Infelizmente os praticantes da homeopatia se agarram a uma suposta eficácia comprovada pela “experiência clínica”. Todavia, como confirmar essa suposta eficácia se quando submetidos a condições controladas não se consegue diferenciá-la do efeito placebo, ou se os pacientes continuam mantendo tratamentos tradicionais concomitantemente (até por reconhecimento de homeopatas de que sua prática seria “complementar” e suspender de imediato os tratamentos convencionais poderia trazer conseqüências indesejáveis e até perigosas), o que torna meio complicado afirmar se a causa de uma eventual melhora se deve à homeopatia ou à continuidade do tratamento convencional, ou até se muitas doenças simplesmente desapareceriam ao seguir seu curso natural (afinal, todos temos sistema imunológico, e para muitos agravos só ele nos basta).

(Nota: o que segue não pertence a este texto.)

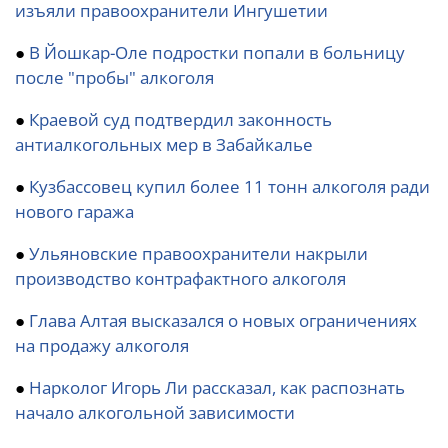
изъяли правоохранители Ингушетии
●
В Йошкар-Оле подростки попали в больницу
после "пробы" алкоголя
●
Краевой суд подтвердил законность
антиалкогольных мер в Забайкалье
●
Кузбассовец купил более 11 тонн алкоголя ради
нового гаража
●
Ульяновские правоохранители накрыли
производство контрафактного алкоголя
●
Глава Алтая высказался о новых ограничениях
на продажу алкоголя
●
Нарколог Игорь Ли рассказал, как распознать
начало алкогольной зависимости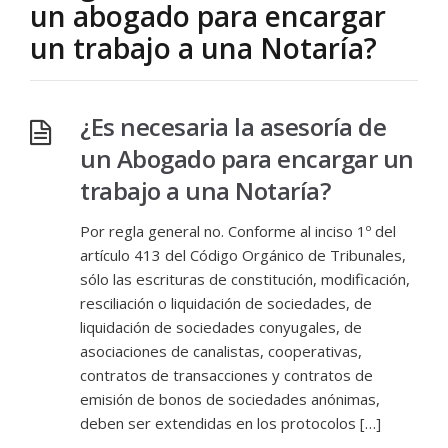
un abogado para encargar
un trabajo a una Notaría?
¿Es necesaria la asesoría de
un Abogado para encargar un
trabajo a una Notaría?
Por regla general no. Conforme al inciso 1º del
artículo 413 del Código Orgánico de Tribunales,
sólo las escrituras de constitución, modificación,
resciliación o liquidación de sociedades, de
liquidación de sociedades conyugales, de
asociaciones de canalistas, cooperativas,
contratos de transacciones y contratos de
emisión de bonos de sociedades anónimas,
deben ser extendidas en los protocolos […]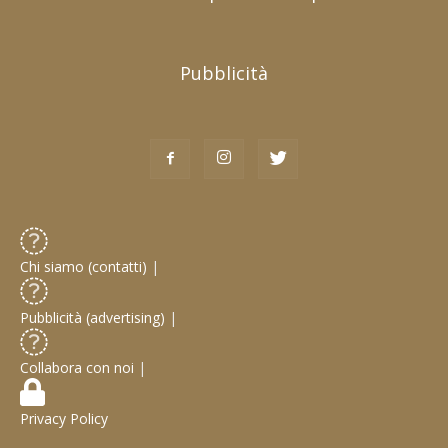
Pubblicità
Chi siamo (contatti)
|
Pubblicità (advertising)
|
Collabora con noi
|
Privacy Policy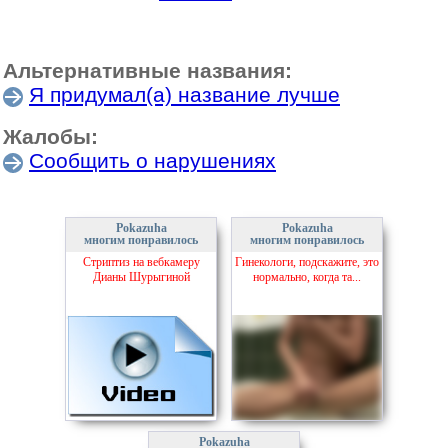
Альтернативные названия:
Я придумал(а) название лучше
Жалобы:
Сообщить о нарушениях
Pokazuha
Pokazuha
многим понравилось
многим понравилось
Стриптиз на вебкамеру
Гинекологи, подскажите, это
Дианы Шурыгиной
нормально, когда та...
Pokazuha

Um estudo muito citado por aqueles que se opõem ao uso e, em especial, ao financiamento público de práticas homeopáticas é a revisão publicada na The Lancet em 2005, a qual identificou que preparados homeopáticos não difeririam de placebos. Obviamente este não é o único e nem o mais recente. Por exemplo, um posto do blog RNAm traz mais duas referências importantes:

Renckens, C. (2009). A Dutch View of the ”Science” of CAM 1986–2003 Evaluation & the Health Professions, 32 (4), 431-450 DOI: 10.1177/0163278709346815: Avaliação do governo holandês sobre o subsídio de medicinas alternativas no período entre 1986 e 2003. Os poucos resultados satisfatórios foram atribuídos a pobres metodologias de análise como a falta de grupos-controle tratados com placebo. Alguns estudos relataram resultados negativos. Esses dados culminaram na suspensão da verba governamental destinada a práticas complementares.

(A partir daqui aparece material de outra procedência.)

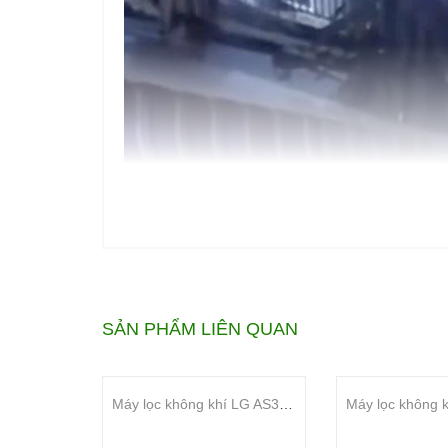
SẢN PHẨM LIÊN QUAN
Máy lọc không khí LG AS30GGG1A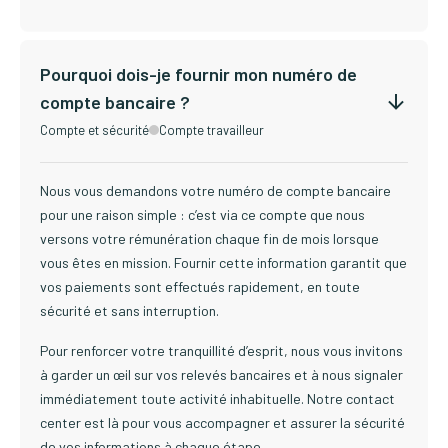
Pourquoi dois-je fournir mon numéro de
compte bancaire ?
Compte et sécurité
Compte travailleur
Nous vous demandons votre numéro de compte bancaire
pour une raison simple : c’est via ce compte que nous
versons votre rémunération chaque fin de mois lorsque
vous êtes en mission. Fournir cette information garantit que
vos paiements sont effectués rapidement, en toute
sécurité et sans interruption.
Pour renforcer votre tranquillité d’esprit, nous vous invitons
à garder un œil sur vos relevés bancaires et à nous signaler
immédiatement toute activité inhabituelle. Notre contact
center est là pour vous accompagner et assurer la sécurité
de vos informations à chaque étape.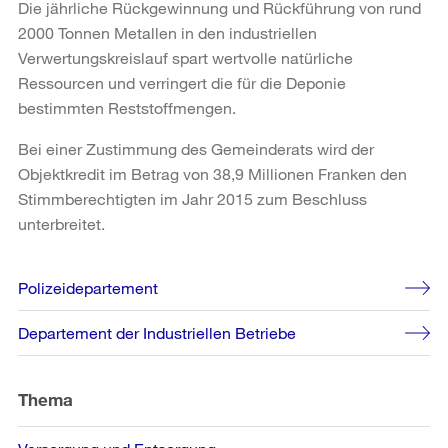
Die jährliche Rückgewinnung und Rückführung von rund
2000 Tonnen Metallen in den industriellen
Verwertungskreislauf spart wertvolle natürliche
Ressourcen und verringert die für die Deponie
bestimmten Reststoffmengen.
Bei einer Zustimmung des Gemeinderats wird der
Objektkredit im Betrag von 38,9 Millionen Franken den
Stimmberechtigten im Jahr 2015 zum Beschluss
unterbreitet.
Weitere
Polizeidepartement
Informationen
Departement der Industriellen Betriebe
Thema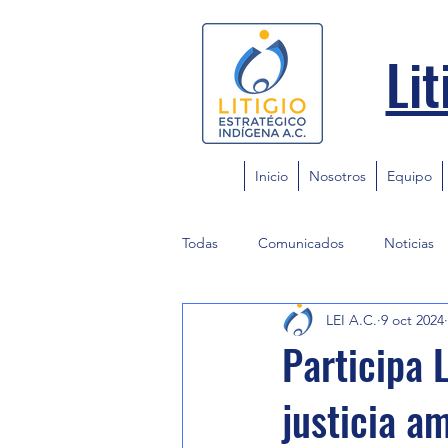
Lit
Inicio
Nosotros
Equipo
Todas
Comunicados
Noticias
LEI A.C.
9 oct 2024
Participa 
justicia a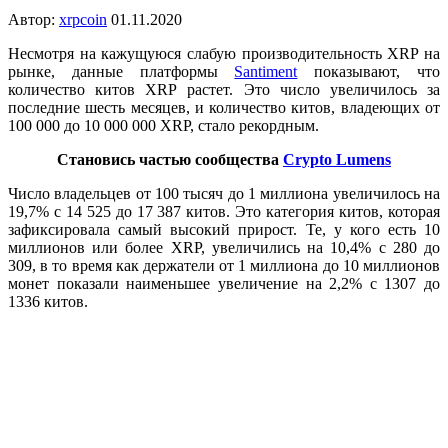
Автор:
xrpcoin
01.11.2020
Несмотря на кажущуюся слабую производительность XRP на
рынке, данные
платформы
Santiment
показывают, что
количество китов
XRP
растет. Это число увеличилось за
последние шесть месяцев, и количество китов, владеющих от
100 000 до 10 000 000 XRP, стало рекордным.
Становись частью сообщества
Crypto Lumens
Число владельцев от 100 тысяч до 1 миллиона увеличилось на
19,7% с 14 525 до 17 387 китов. Это категория китов, которая
зафиксировала самый высокий прирост. Те, у кого есть 10
миллионов или более XRP, увеличились на 10,4% с 280 до
309, в то время как держатели от 1 миллиона до 10 миллионов
монет показали наименьшее увеличение на 2,2% с 1307 до
1336 китов.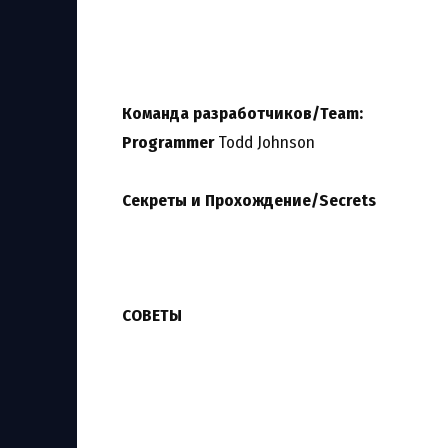
Команда разработчиков/Team:
Programmer
Todd Johnson
Секреты и Прохождение/Secrets
СОВЕТЫ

Nuhn, T., Lüdtke, R., & Geraedts, M. (2010). Placebo effect sizes in homeopathic compared to conventional drugs – a systematic review of randomised controlled trials Homeopathy, 99 (1), 76-82 DOI: 10.1016/j.homp.2009.11.002: Esse estudo derrubou a hipótese de que os ensaios testando a validade clínica da homeopatia falhavam por apresentarem grupos-controle tratados com placebo que retornavam efeitos maiores dos observados em ensaios clínicos alopáticos. A conclusão foi de que os grupos-controle tratados com placebo dos ensaios homeopáticos não demonstraram efeitos maiores dos observados na medicina convencional.

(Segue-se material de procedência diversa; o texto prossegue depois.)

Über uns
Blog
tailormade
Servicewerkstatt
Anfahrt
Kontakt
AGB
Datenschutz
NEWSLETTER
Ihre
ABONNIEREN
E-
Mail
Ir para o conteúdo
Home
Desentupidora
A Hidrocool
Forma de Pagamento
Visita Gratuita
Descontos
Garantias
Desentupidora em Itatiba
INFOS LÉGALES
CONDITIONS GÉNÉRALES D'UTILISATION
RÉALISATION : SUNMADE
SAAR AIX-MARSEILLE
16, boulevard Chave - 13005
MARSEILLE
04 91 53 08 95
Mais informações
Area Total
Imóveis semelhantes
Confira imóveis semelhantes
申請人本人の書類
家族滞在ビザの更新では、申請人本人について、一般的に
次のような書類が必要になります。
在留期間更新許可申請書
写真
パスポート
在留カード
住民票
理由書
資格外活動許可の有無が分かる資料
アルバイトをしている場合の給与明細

Posso citar também um artigo publicado no The Guardian, no qual se lê: “Over a dozen systematic reviews of homeopathy have been published. Almost uniformly, they come to the conclusion that homeopathic remedies are not different from placebo.” (Tradução livre: “Mais de uma dúzia de revisões sistemáticas de homeopatia foram publicadas. Quase uniformemente, elas chegaram à conclusão que remédios homeopáticos não são diferentes de placebo”).

Enfim, essa foi mais uma conquista dessa pseudociência que vem cada vez mais ganhando espaço no nosso sistema público de saúde, a despeito das evidências de sua ineficácia.